Kayleigh McEnany said Trump shared the video for his "demonized" supporters and claimed the president somehow "did not hear" the white supremacist slogan.

During a Monday morning interview on “Fox & Friends,” White House press secretary Kayleigh McEnany defended Donald Trump’s decision to share a video depicting one of his supporters shouting “white power,” a well-known white supremacist slogan. The president retweeted the video from his Twitter account on Sunday and later deleted it amid widespread backlash online.

On Sunday, the White House said Trump saw “tremendous enthusiasm from his many supporters” in the video and claimed he “did not hear” the slogan despite it being yelled loudly within the video’s first 10 seconds.

McEnany repeated the claim on Monday and, despite Trump having deleted the tweet, said “his point in tweeting out that video was to stand with his supporters who are oftentimes demonised.”

The video, first tweeted from an anonymous account, showed a man driving a golf cart fitted with Trump paraphernalia and shouting the slogan during a verbal exchange with anti-Trump protesters. The Twitter user wrote that the altercation took place in The Villages, a community for seniors in Florida.

In his now-deleted retweet, Trump thanked the “great people of The Villages,” adding, “The Radical Left Do Nothing Democrats will Fall in the Fall.”

President Donald Trump shared a video from an anonymous Twitter user depicting one of his supporters shouting "white power."
HuffPost US
President Donald Trump shared a video from an anonymous Twitter user depicting one of his supporters shouting "white power."

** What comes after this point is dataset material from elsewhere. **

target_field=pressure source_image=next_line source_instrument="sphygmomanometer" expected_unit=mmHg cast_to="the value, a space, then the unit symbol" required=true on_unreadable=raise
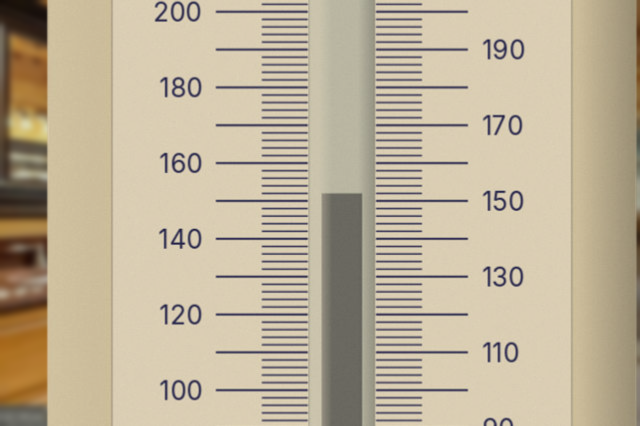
152 mmHg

Former Vice President Joe Biden, Trump’s presumptive opponent in the November election, was among many who noted the president’s use of the phrase “great people” in his Sunday tweet was similar to how he described white supremacists who held a deadly rally in Charlottesville, Virginia, in 2017.

Democrats weren’t the only ones who criticized Trump’s tweet on Sunday. South Carolina Sen. Tim Scott, the lone Black Republican in the Senate who is routinely tapped to sell the Trump administration’s policies to Black people, offered on Sunday what, for him, could be considered as forceful a condemnation as any.

“There is no question he should not have retweeted it and he should just take it down,” Scott told CNN in an interview.